The task: Every line between the one containing "DOO-20, label: 기타/세팅 -> 테스트" and the last line of the data, both included, is to be set down exactly, and pictures are to be omitted.

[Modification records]
--------------------------------------------------

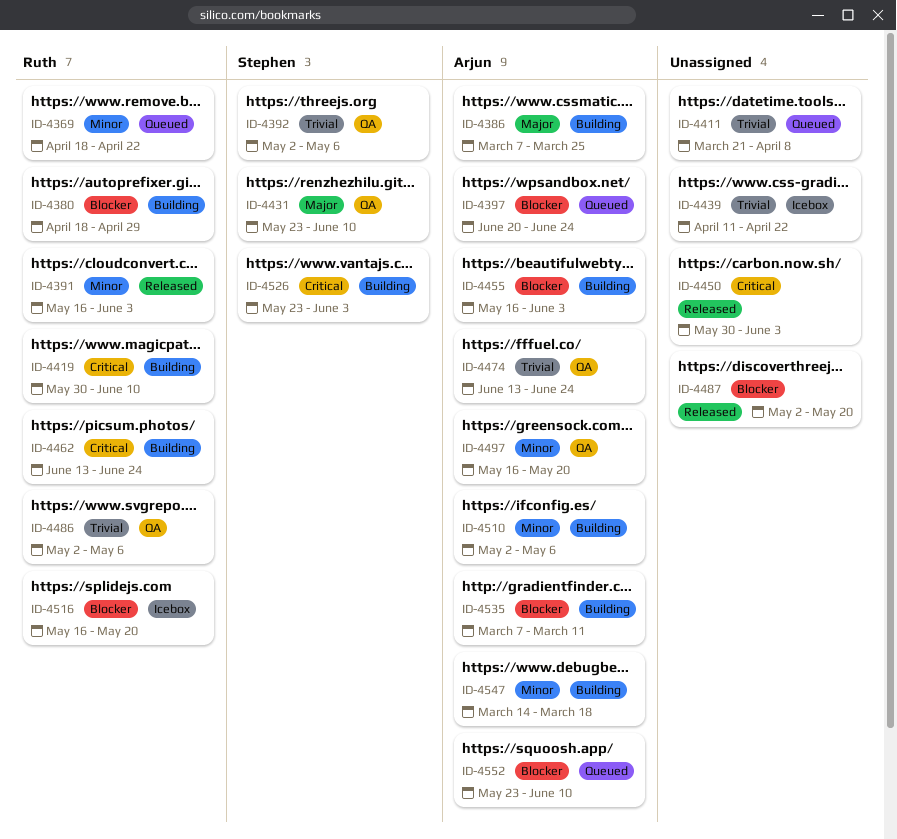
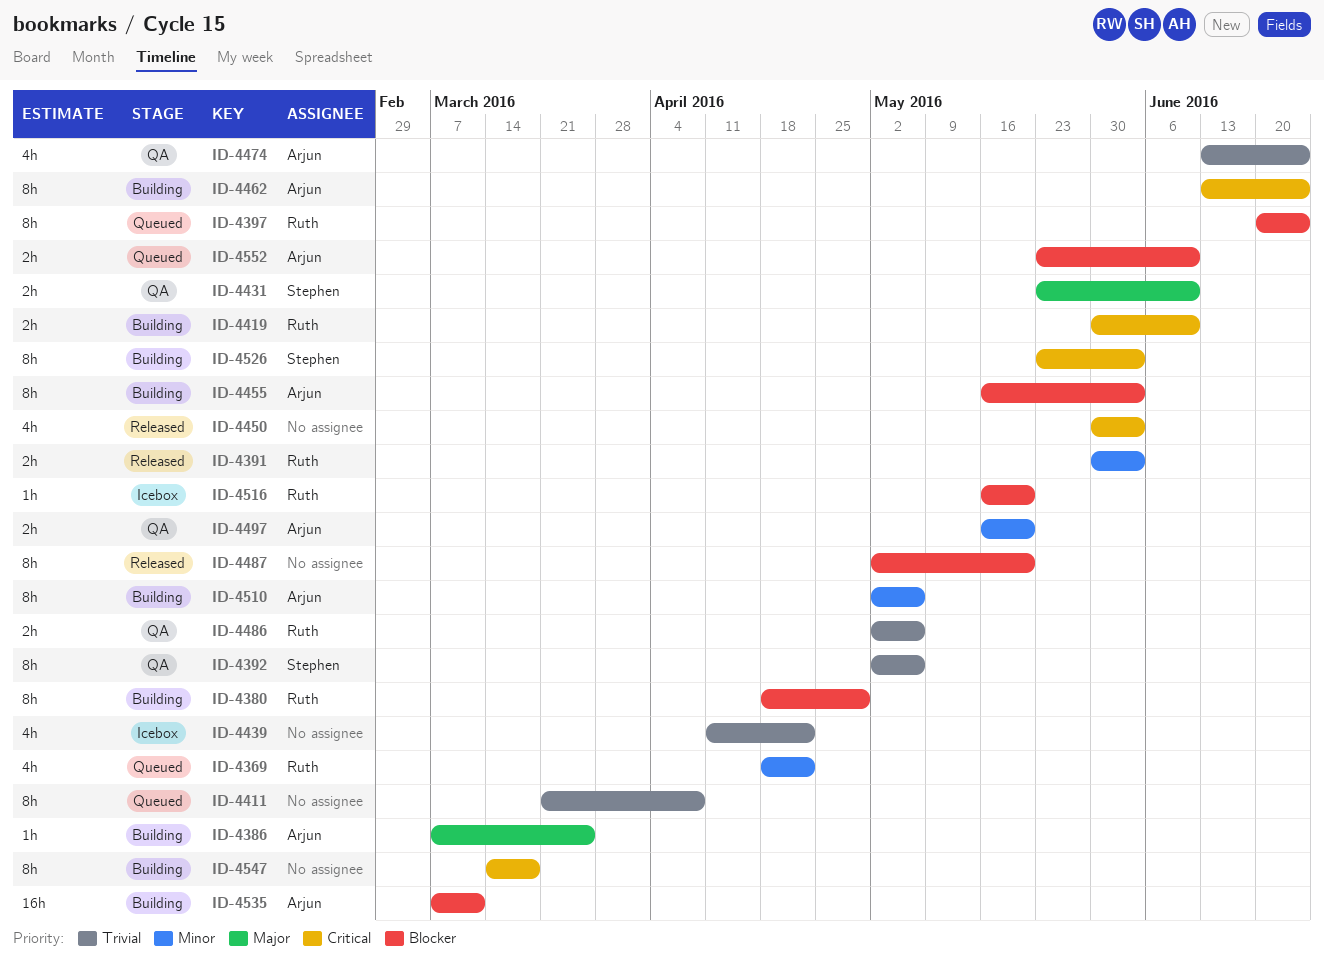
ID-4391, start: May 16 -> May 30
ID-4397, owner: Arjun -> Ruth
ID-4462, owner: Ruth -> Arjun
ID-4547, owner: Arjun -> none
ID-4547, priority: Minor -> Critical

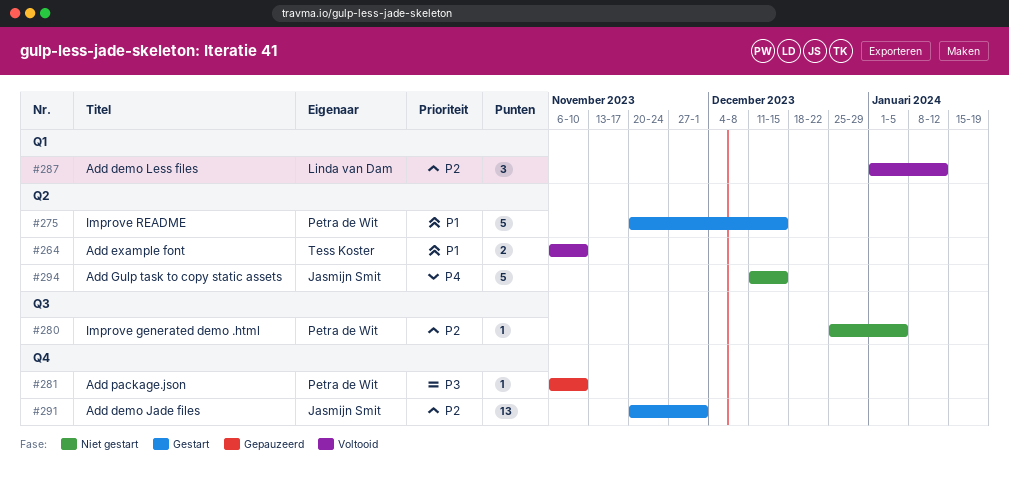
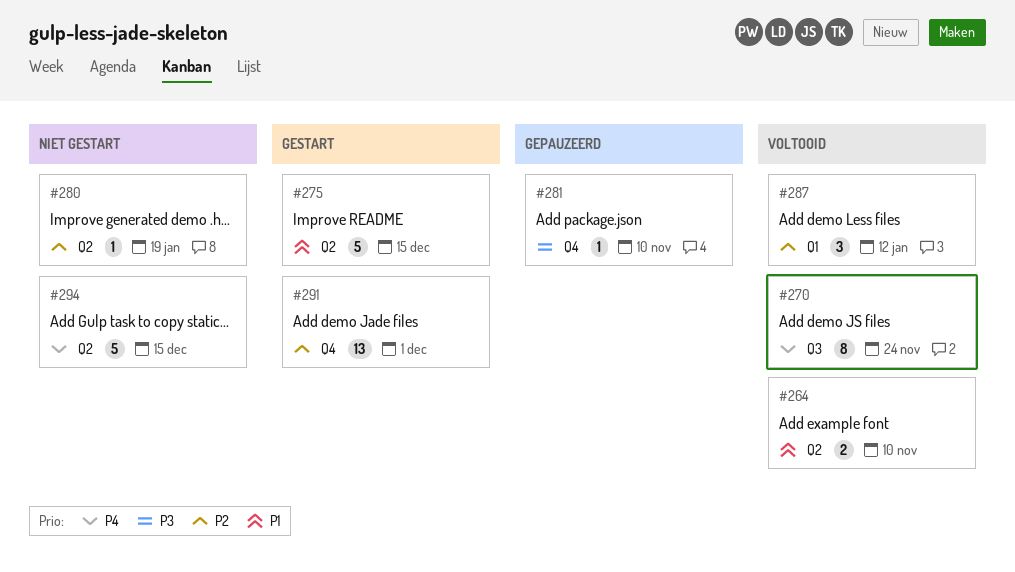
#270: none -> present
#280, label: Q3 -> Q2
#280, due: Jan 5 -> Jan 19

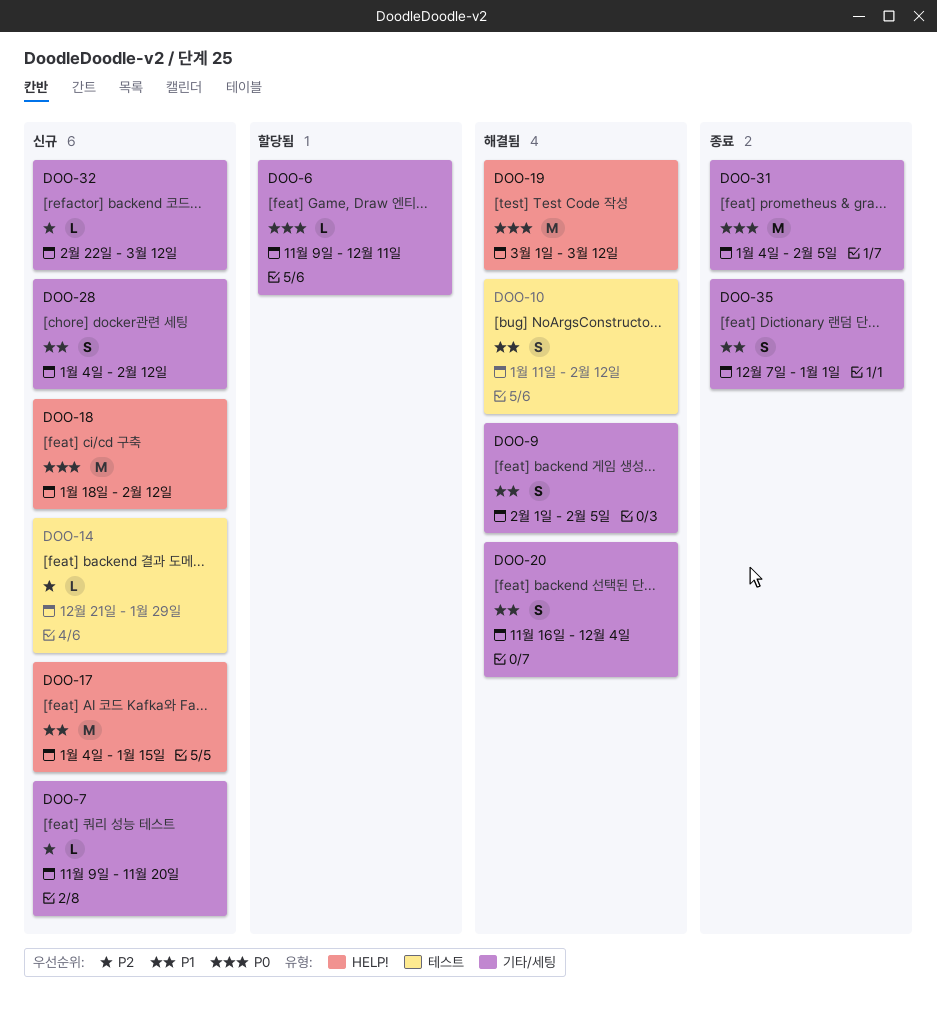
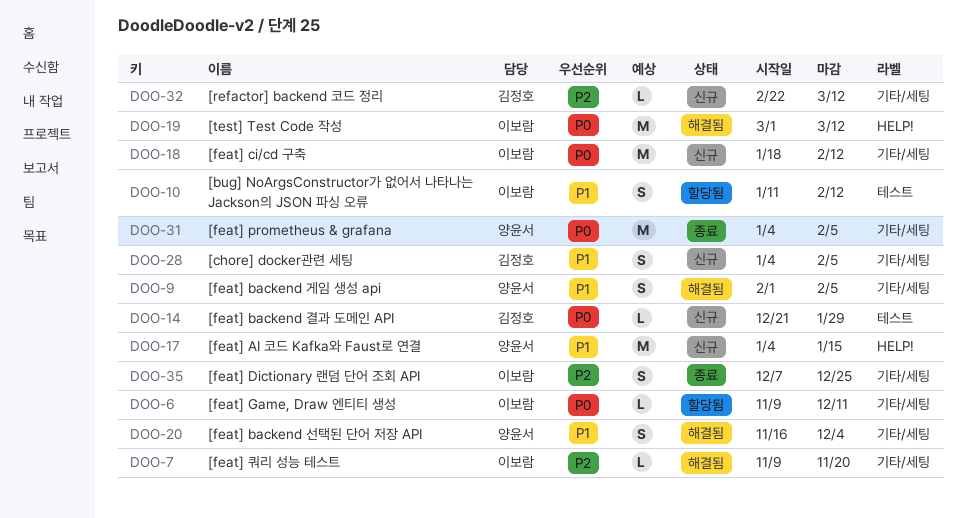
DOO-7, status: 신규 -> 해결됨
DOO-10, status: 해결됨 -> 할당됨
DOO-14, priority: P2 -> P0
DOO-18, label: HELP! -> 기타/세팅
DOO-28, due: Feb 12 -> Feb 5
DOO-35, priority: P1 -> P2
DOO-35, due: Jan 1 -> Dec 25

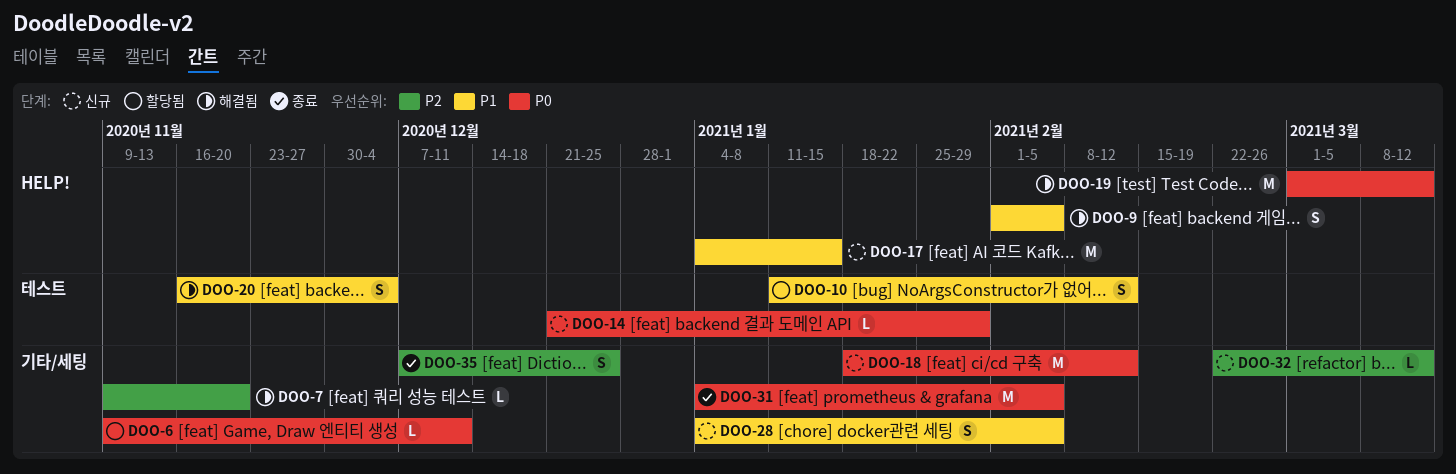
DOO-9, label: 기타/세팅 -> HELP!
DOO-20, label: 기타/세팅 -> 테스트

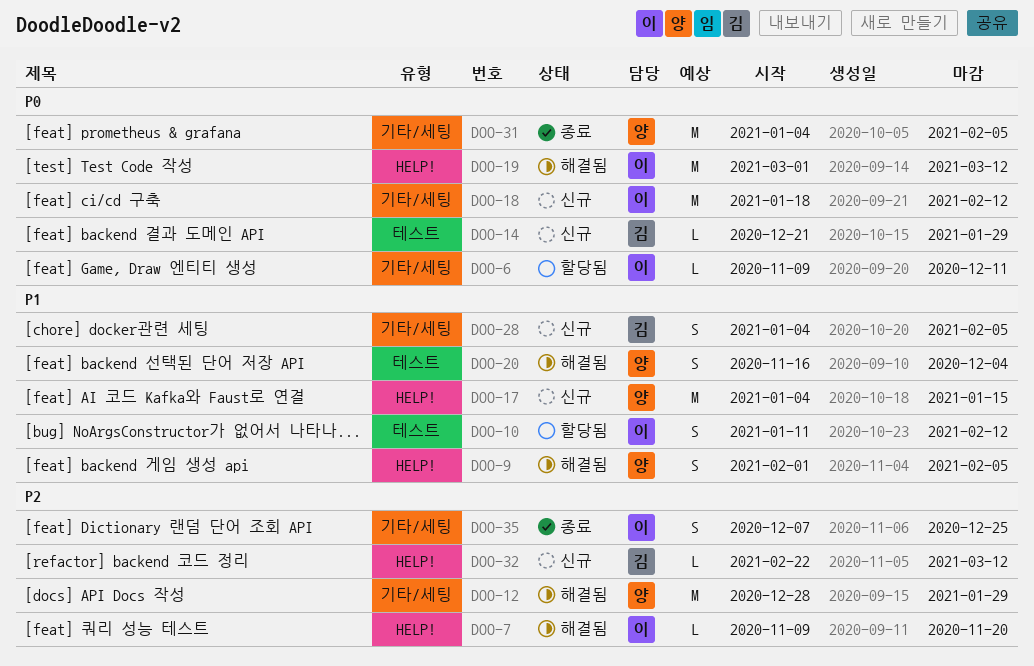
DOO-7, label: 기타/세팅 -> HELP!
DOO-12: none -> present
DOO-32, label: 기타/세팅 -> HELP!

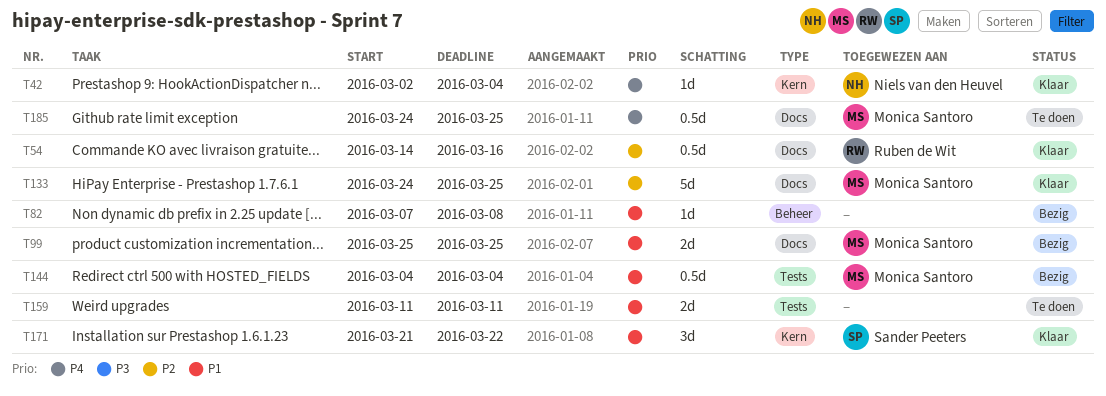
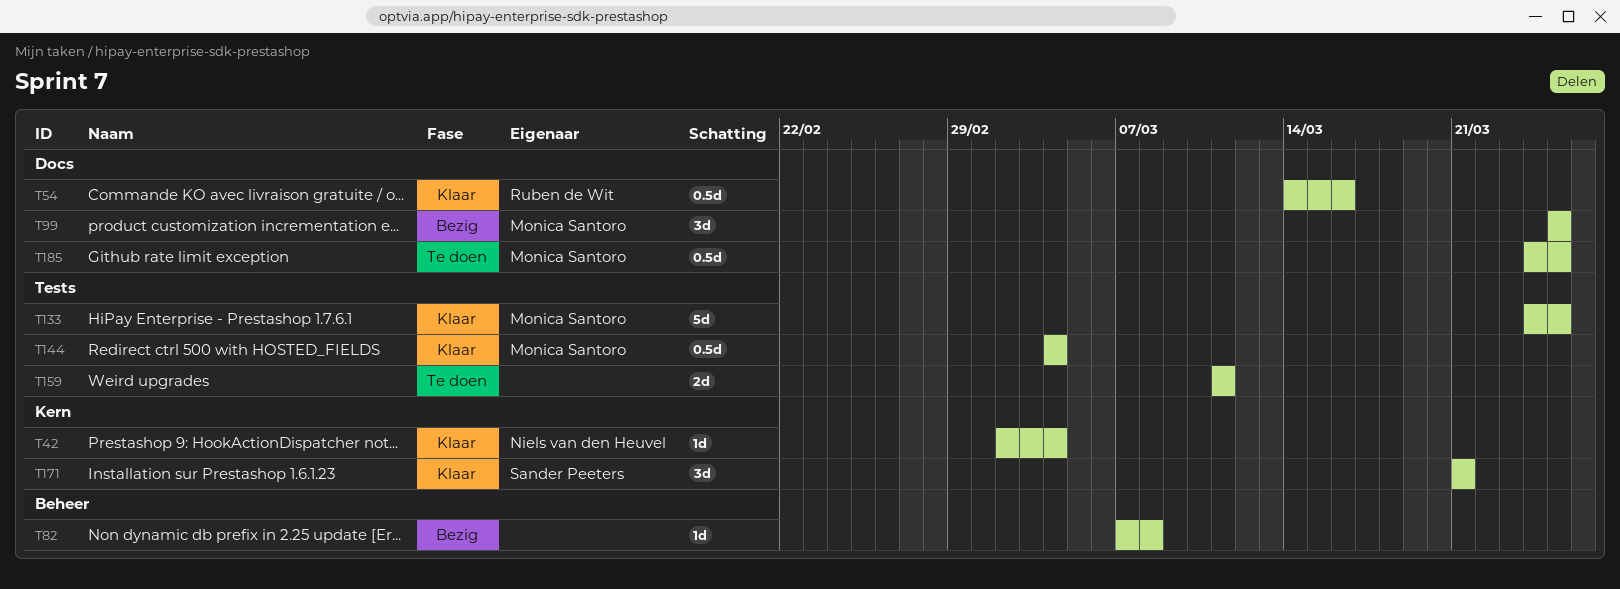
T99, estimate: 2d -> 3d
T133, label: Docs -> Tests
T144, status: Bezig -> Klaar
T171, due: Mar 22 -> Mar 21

--------------------------------------------------

Exercise response:
DOO-20, label: 기타/세팅 -> 테스트

DOO-7, label: 기타/세팅 -> HELP!
DOO-12: none -> present
DOO-32, label: 기타/세팅 -> HELP!

T99, estimate: 2d -> 3d
T133, label: Docs -> Tests
T144, status: Bezig -> Klaar
T171, due: Mar 22 -> Mar 21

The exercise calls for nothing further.